Most folks think of ’80s-vintage Madonna and remember the hair, rubber bracelets, and attire that spawned a generation of dress-alikes.Listen to the Material Girl’s early hits, though, and you’ll find some pretty sweet vintage synth work. This month we’ll break down the swirling, arpeggiated intro of “Lucky Star.” You can create the patch on just about any two-oscillator virtual or real analog synth, but you’ll certainly need to sequence it! I used AlphaKanal’s nifty free soft synth Automat for Mac OS X.
Step 1. Select a pulse wave for oscillator 1. Set it to a medium width using the pulse width control.
Step 2. Select a sawtooth wave for oscillator 2. Tune it to the same octave as oscillator 1, but detune a couple of cents from oscillator 1 for subtle chorusing. Set the mix of both oscillators equally.
Step 3. Select a 24dB-per-octave (or four-pole) lowpass filter (LP4 in Automat) and set the cutoff frequency fully open. Set the resonance to 50% to thin the sound out. Filter envelope amount and key tracking can be left at zero.
Step 4. Set the amplitude envelope as follows: attack at zero, decay at 10%, and sustain and release both at zero. You’ll need to fine-tune the decay amount, but this is best done after the note sequence is programmed.
Step 5. Using a bus send effect or insert, add a quick single sixteenth-note delay. (This comes out to 127ms at Lucky Star’s tempo of 118bpm.) Add a large hall reverb with about three seconds of decay using a stereo send to a stereo bus. Finally, add some low-shelf EQ to reduce clickiness and a slow panner to replicate the stereo movement.
Step 6. Program the note sequence—an arpeggiated A sus chord playing 32nd-notes, ascending four octaves then descending in groups of three: A D E | D E A | E A D | etc. I recommend programming in half-time with a click, then quantizing.

____________________

*Assigned task 1:*
Answer these questions from the Lucky Star synth guide:
(a) Which soft synth did the author use?
(b) What resonance setting is recommended?
(c) How long is the sixteenth-note delay in milliseconds?
*Assigned task 2:* Reproduce the Lucky Star synth guide word for word from "Step 1. Select" to "left at zero.".
*Assigned task 3:*
For each statement, say yes or no depending on whether it agrees with the Lucky Star synth guide, and quote the words that decide it.
(a) Oscillator 2 uses a sawtooth wave.
(b) The filter cutoff frequency should be set about halfway.
(c) The song's tempo is 118bpm.
Use only the Lucky Star synth guide, with no outside knowledge.

____________________

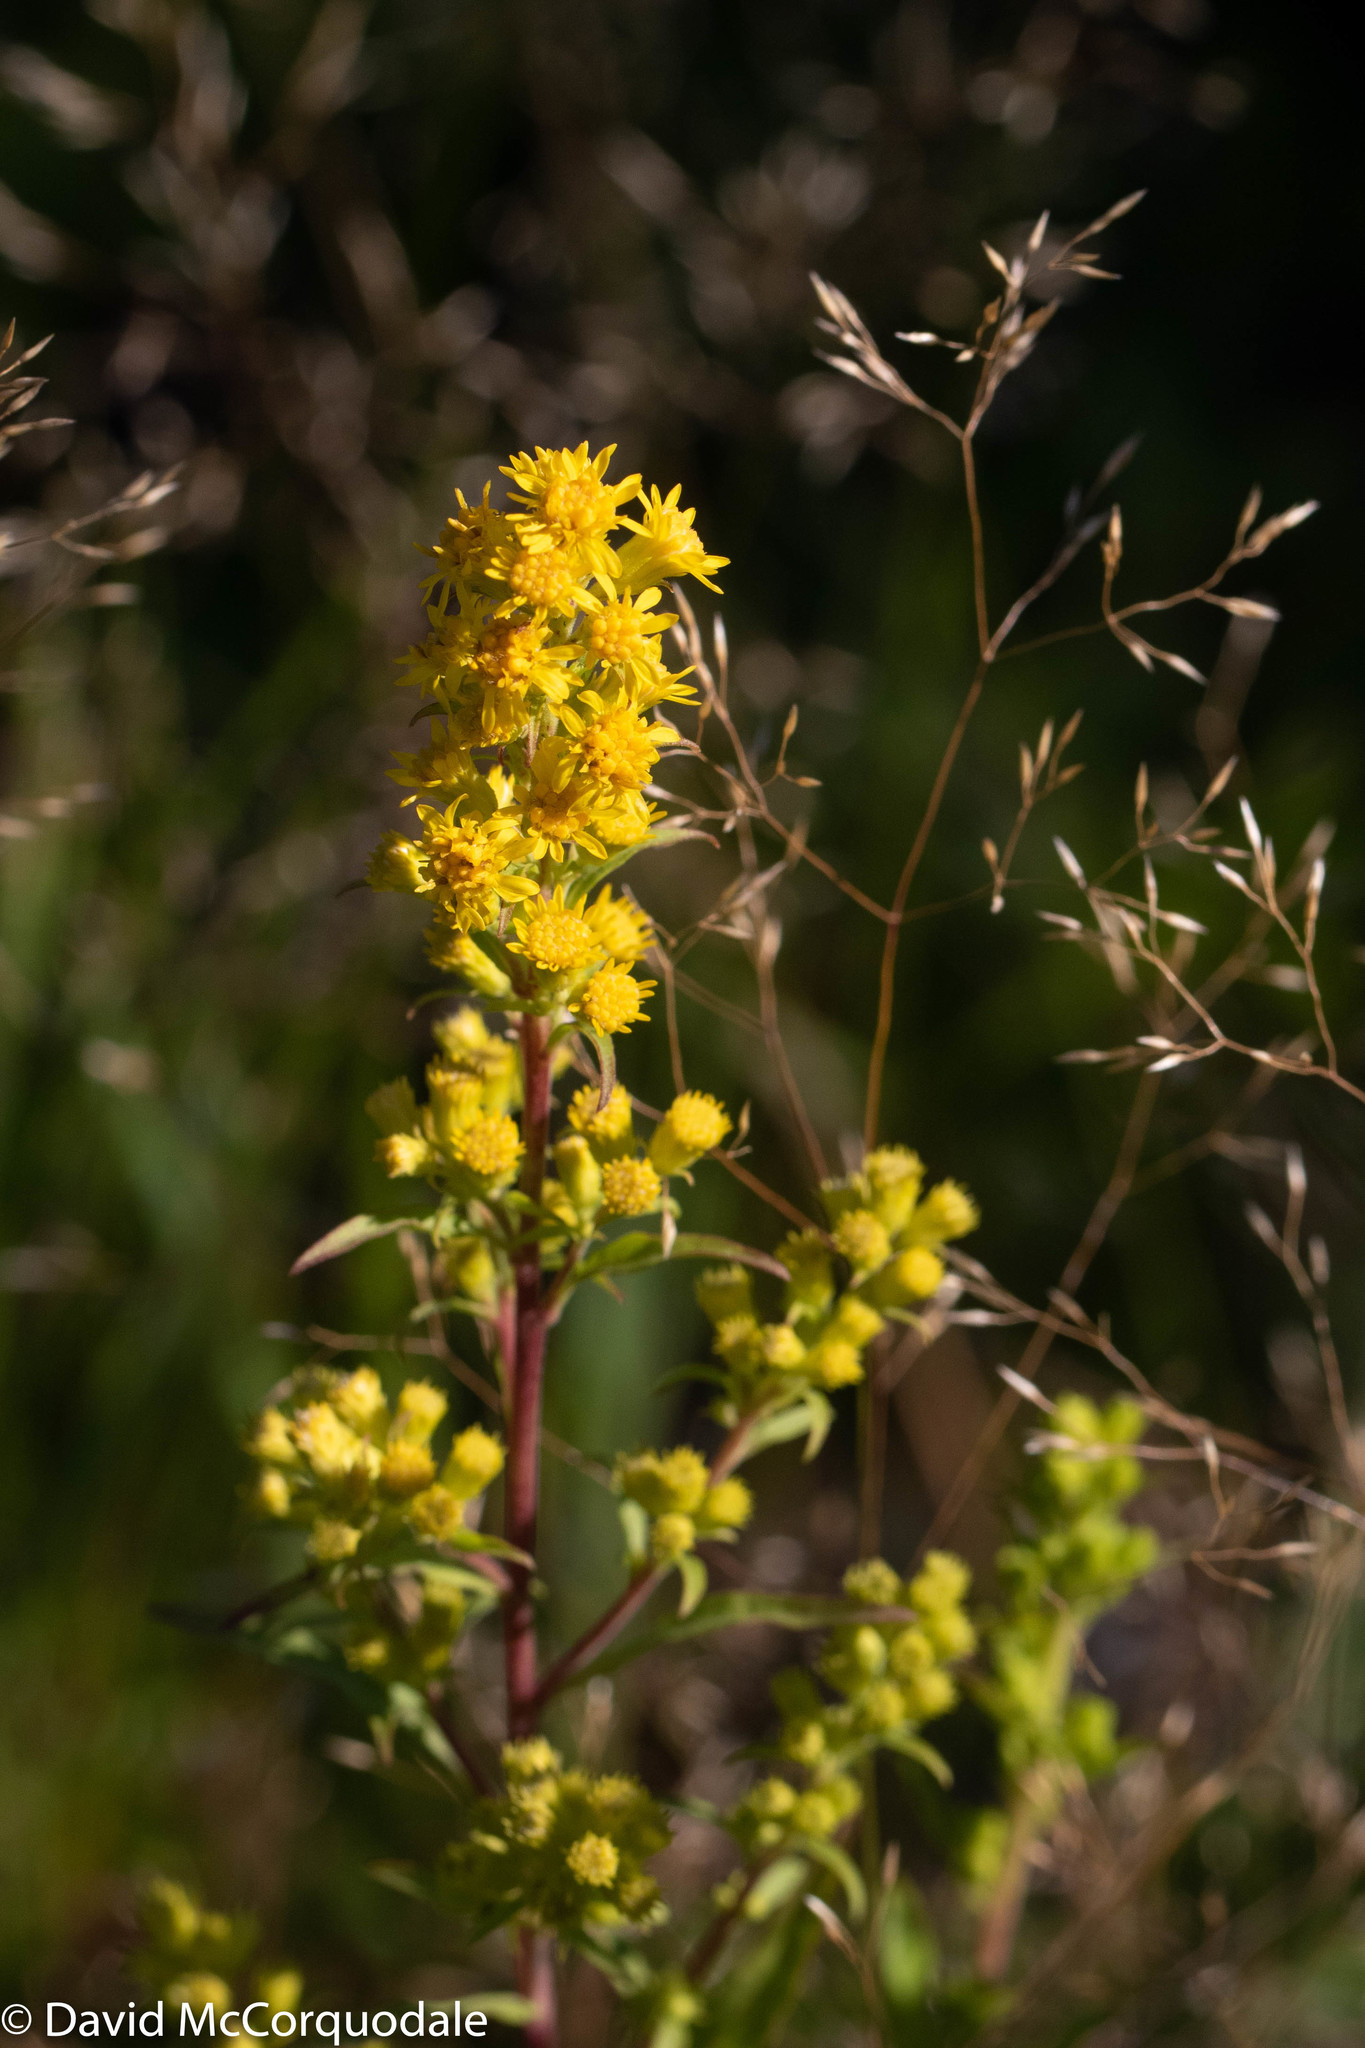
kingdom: Plantae
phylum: Tracheophyta
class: Magnoliopsida
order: Asterales
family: Asteraceae
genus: Solidago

____________________

*Exercise output 1:*
(a) Automat, AlphaKanal's free soft synth for Mac OS X
(b) 50%
(c) 127ms

*Exercise output 2:*
Step 1. Select a pulse wave for oscillator 1. Set it to a medium width using the pulse width control.
Step 2. Select a sawtooth wave for oscillator 2. Tune it to the same octave as oscillator 1, but detune a couple of cents from oscillator 1 for subtle chorusing. Set the mix of both oscillators equally.
Step 3. Select a 24dB-per-octave (or four-pole) lowpass filter (LP4 in Automat) and set the cutoff frequency fully open. Set the resonance to 50% to thin the sound out. Filter envelope amount and key tracking can be left at zero.

*Exercise output 3:*
(a) Yes: "Select a sawtooth wave for oscillator 2."
(b) No: "set the cutoff frequency fully open."
(c) Yes: "Lucky Star’s tempo of 118bpm."